Iris Canonica – con la schiettezza e la pragmaticità che la contraddistinguono – è tornata recentemente a dare la sveglia a chi lascia strategicamente da ormai troppo tempo dormire nei classici cassetti l’iniziativa popolare concernente l’introduzione dello studio obbligatorio, ergo notato, della civica. Non ho mai fatto mistero – essendo stato dall’inizio accanto al Dr. Siccardi anche operativamente – di essere fermamente convinto della bontà di questa operazione. Non voglio tuttavia correre il rischio – come spesso si vede mettendo piede in alcune trasmissioni sportive del vicino stivale – dell’ex di turno che, appese le scarpe o gli sci al chiodo, si erge a Solone della causa dispensando ricette da quattro stelle Michelin quando in campo o in pista magari serviva immangiabili brodaglie.
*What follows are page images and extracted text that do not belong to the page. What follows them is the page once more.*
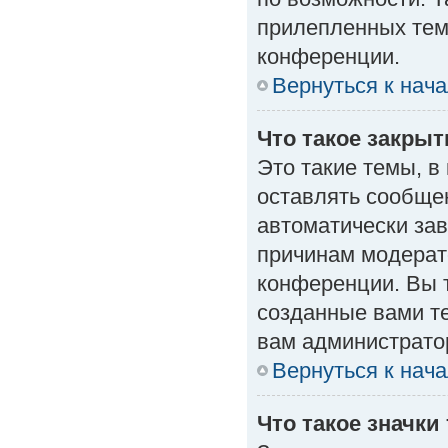
прилепленных тем
конференции.
Вернуться к нач
Что такое закры
Это такие темы, в
оставлять сообщен
автоматически за
причинам модерат
конференции. Вы 
созданные вами те
вам администрато
Вернуться к нач
Что такое значки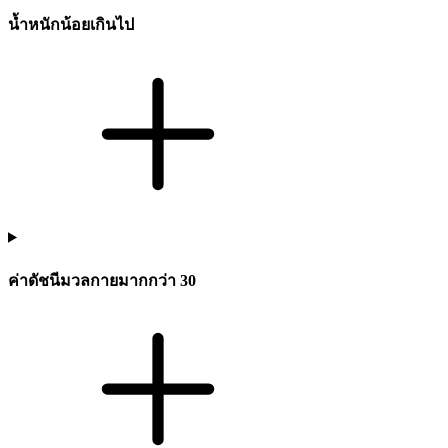
น้ำหนักน้อยเกินไป
ค่าดัชนีมวลกายมากกว่า 30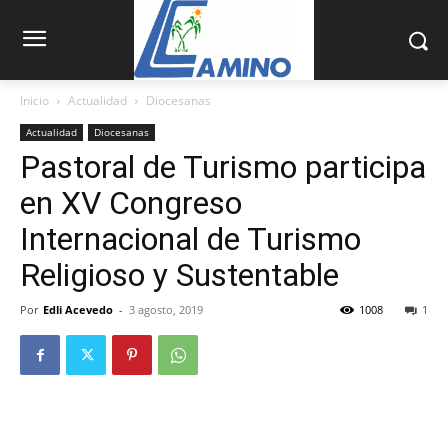
Inicio
Actualidad
Diocesanas
Actualidad
Diocesanas
Pastoral de Turismo participa
en XV Congreso
Internacional de Turismo
Religioso y Sustentable
Por
Edli Acevedo
-
3 agosto, 2019
1008
1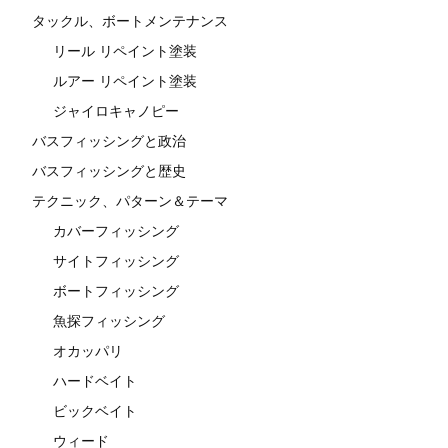
タックル、ボートメンテナンス
リール リペイント塗装
ルアー リペイント塗装
ジャイロキャノピー
バスフィッシングと政治
バスフィッシングと歴史
テクニック、パターン＆テーマ
カバーフィッシング
サイトフィッシング
ボートフィッシング
魚探フィッシング
オカッパリ
ハードベイト
ビックベイト
ウィード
Vorrei dunque semplicemente far rimarcare come mi sta benissimo – sinonimo di parecchio strettina – la “Scuola che verrà” unicamente se pure e anzitutto ci si continua ad occupare di quella che c’è. Usando la lingua che ho cercato di insegnar per quarant’anni, consiglierei dunque di coniugare pure un “futur proche” che sia però “proche” ad una realtà vera – che rima con cruda e correttamente selettiva – e non sognata o sognante e ai cui artefici lascio la rima.
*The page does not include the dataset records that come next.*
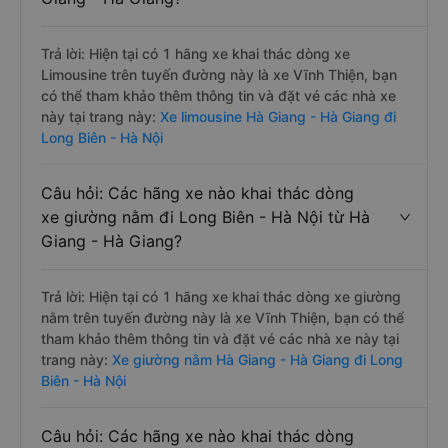
Trả lời: Hiện tại có 1 hãng xe khai thác dòng xe
Limousine trên tuyến đường này là xe Vĩnh Thiện, bạn
có thể tham khảo thêm thông tin và đặt vé các nhà xe
này tại trang này:
Xe limousine Hà Giang - Hà Giang đi
Long Biên - Hà Nội
Câu hỏi: Các hãng xe nào khai thác dòng
xe giường nằm đi Long Biên - Hà Nội từ Hà
Giang - Hà Giang?
Trả lời: Hiện tại có 1 hãng xe khai thác dòng xe giường
nằm trên tuyến đường này là xe Vĩnh Thiện, bạn có thể
tham khảo thêm thông tin và đặt vé các nhà xe này tại
trang này:
Xe giường nằm Hà Giang - Hà Giang đi Long
Biên - Hà Nội
Câu hỏi: Các hãng xe nào khai thác dòng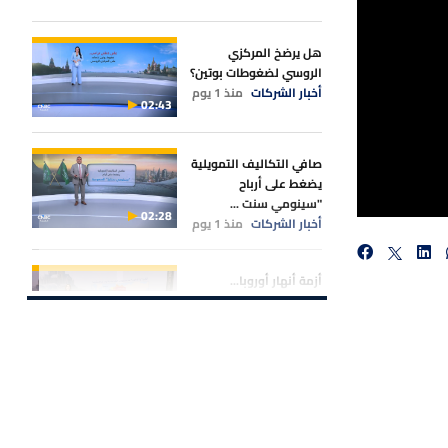
هل يرضخ المركزي
الروسي لضغوطات بوتين؟
أخبار الشركات
منذ 1 يوم
02:43
صافي التكاليف التمويلية
يضغط على أرباح
"سينومي سنت ...
02:28
أخبار الشركات
منذ 1 يوم
أزمة أنهار أوروبا...
انخفاض "الراين"
و"الدانوب" يض ...
02:20
أخبار الأسواق
منذ 1 يوم
سهم "المعمر لأنظمة
المعلومات" يواصل
المكاسب بدعم م ...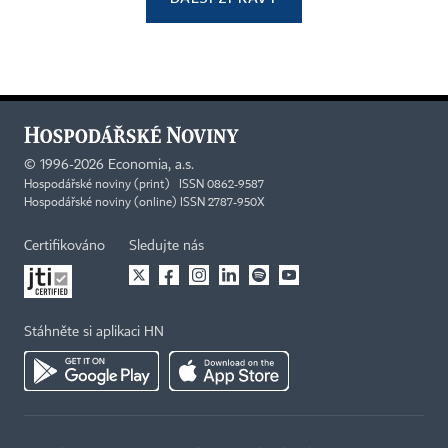
©
1996-2026
Economia, a.s.
Hospodářské noviny (print) ISSN 0862-9587
Hospodářské noviny (online) ISSN 2787-950X
Certifikováno
Sledujte nás
Stáhněte si aplikaci HN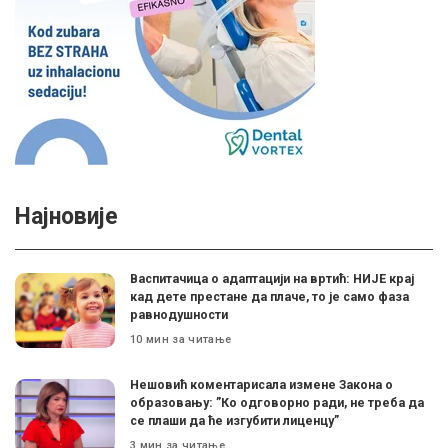
Најновије
Васпитачица о адаптацији на вртић: НИЈЕ крај
кад дете престане да плаче, то је само фаза
равнодушности
10 мин за читање
Нешовић коментарисала измене Закона о
образовању: ”Ко одговорно ради, не треба да
се плаши да ће изгубити лиценцу”
3 мин за читање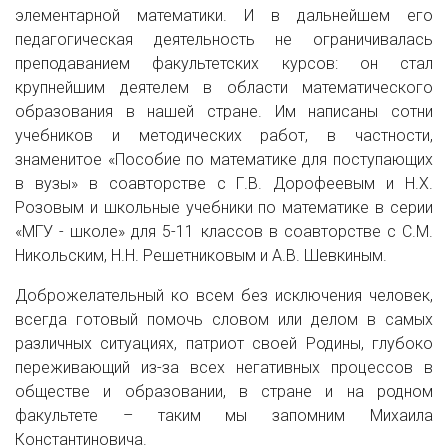
элементарной математики. И в дальнейшем его
педагогическая деятельность не ограничивалась
преподаванием факультетских курсов: он стал
крупнейшим деятелем в области математического
образования в нашей стране. Им написаны сотни
учебников и методических работ, в частности,
знаменитое «Пособие по математике для поступающих
в вузы» в соавторстве с Г.В. Дорофеевым и Н.Х.
Розовым и школьные учебники по математике в серии
«МГУ - школе» для 5-11 классов в соавторстве с С.М.
Никольским, Н.Н. Решетниковым и А.В. Шевкиным.
Доброжелательный ко всем без исключения человек,
всегда готовый помочь словом или делом в самых
различных ситуациях, патриот своей Родины, глубоко
переживающий из-за всех негативных процессов в
обществе и образовании, в стране и на родном
факультете – таким мы запомним Михаила
Константиновича.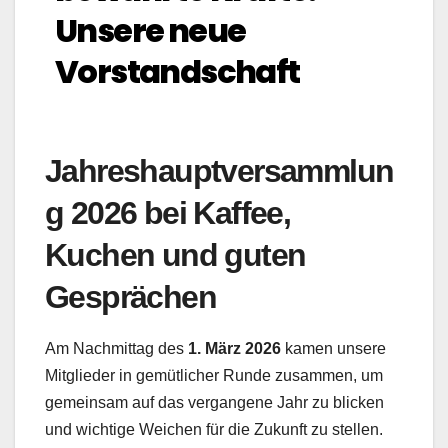
Unsere neue
Vorstandschaft
Jahreshauptversammlun
g 2026 bei Kaffee,
Kuchen und guten
Gesprächen
Am Nachmittag des
1. März 2026
kamen unsere
Mitglieder in gemütlicher Runde zusammen, um
gemeinsam auf das vergangene Jahr zu blicken
und wichtige Weichen für die Zukunft zu stellen.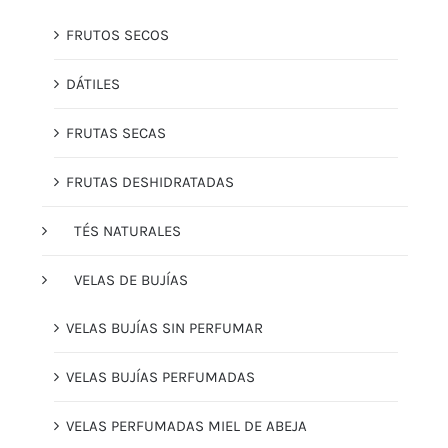
FRUTOS SECOS
DÁTILES
FRUTAS SECAS
FRUTAS DESHIDRATADAS
TÉS NATURALES
VELAS DE BUJÍAS
VELAS BUJÍAS SIN PERFUMAR
VELAS BUJÍAS PERFUMADAS
VELAS PERFUMADAS MIEL DE ABEJA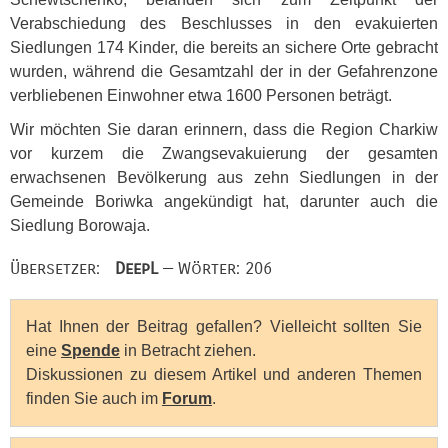
Verabschiedung des Beschlusses in den evakuierten
Siedlungen 174 Kinder, die bereits an sichere Orte gebracht
wurden, während die Gesamtzahl der in der Gefahrenzone
verbliebenen Einwohner etwa 1600 Personen beträgt.
Wir möchten Sie daran erinnern, dass die Region Charkiw
vor kurzem die Zwangsevakuierung der gesamten
erwachsenen Bevölkerung aus zehn Siedlungen in der
Gemeinde Boriwka angekündigt hat, darunter auch die
Siedlung Borowaja.
Übersetzer:
DeepL
— Wörter: 206
Hat Ihnen der Beitrag gefallen? Vielleicht sollten Sie
eine
Spende
in Betracht ziehen.
Diskussionen zu diesem Artikel und anderen Themen
finden Sie auch im
Forum
.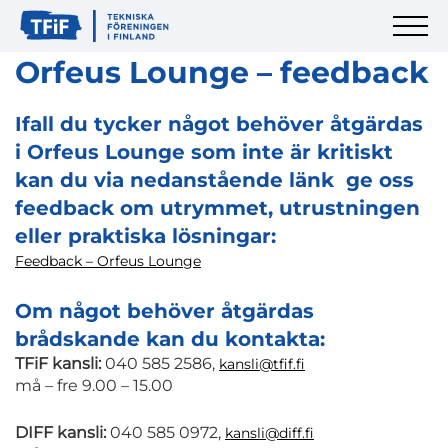
Orfeus Lounge – feedback
Ifall du tycker något behöver åtgärdas
i Orfeus Lounge som inte är kritiskt
kan du via nedanstående länk ge oss
feedback om utrymmet, utrustningen
eller praktiska lösningar:
Feedback – Orfeus Lounge
Om något behöver åtgärdas
brådskande kan du kontakta:
TFiF kansli:
040 585 2586,
kansli@tfif.fi
må – fre 9.00 – 15.00
DIFF kansli:
040 585 0972,
kansli@diff.fi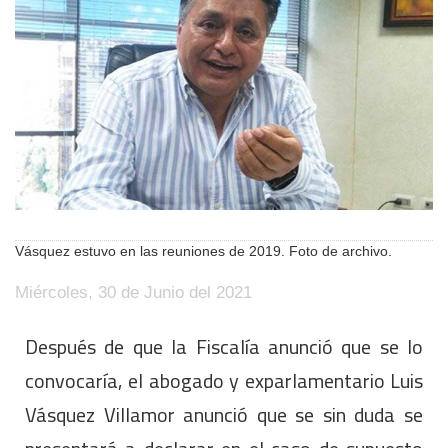
Vásquez estuvo en las reuniones de 2019. Foto de archivo.
Miércoles, 30 de Junio del 2021
Después de que la Fiscalía anunció que se lo
convocaría, el abogado y exparlamentario Luis
Vásquez Villamor anunció que se sin duda se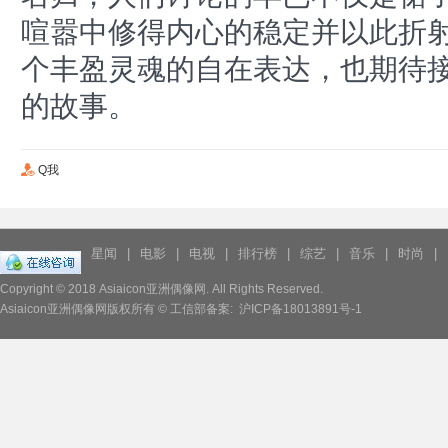
喧嚣中修得内心的稳定并以此折
个丰盈灵魂的自在表达，也期待
的故事。
Q我
星闻
|
电影
|
电视
|
排行榜
|
综艺
|
音乐
|
时尚
|
Copyright © 2018
Asiaicon亚洲偶像网.
All Rights Reserved.
Asiaicon亚洲偶像网版权所有 © 工信部备案:
沪ICP备18013891号-1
Sono sopravvissuto a ben quattro riforme della scuola media che avrebbero cartaceamente dovuto “implementare” (ogni verbo roboante è inversamente proporzionale alla sua effettiva resa) l’universo scolastico dove però e purtroppo la musica stante sullo spartito spesso non era – e mi prendo ovviamente e per ruolo la mia parte di responsabilità – quella suonata dall’orchestra. Altrimenti detto, alla ticinese, la frase più gettonata suonava : “ti sòna chèl che te vöö, mi bàli un tango”! La scuola – si è sempre sostenuto – è un “cantiere aperto” e mi sta benissimo purché costruisca, come verbo indica, verso l’alto – palazzetto della civica compreso – e non allargando a dismisura il cantiere immettendoci pure e sempre più benne per smaltire la… carta prodotta o i cassetti che la ospitano.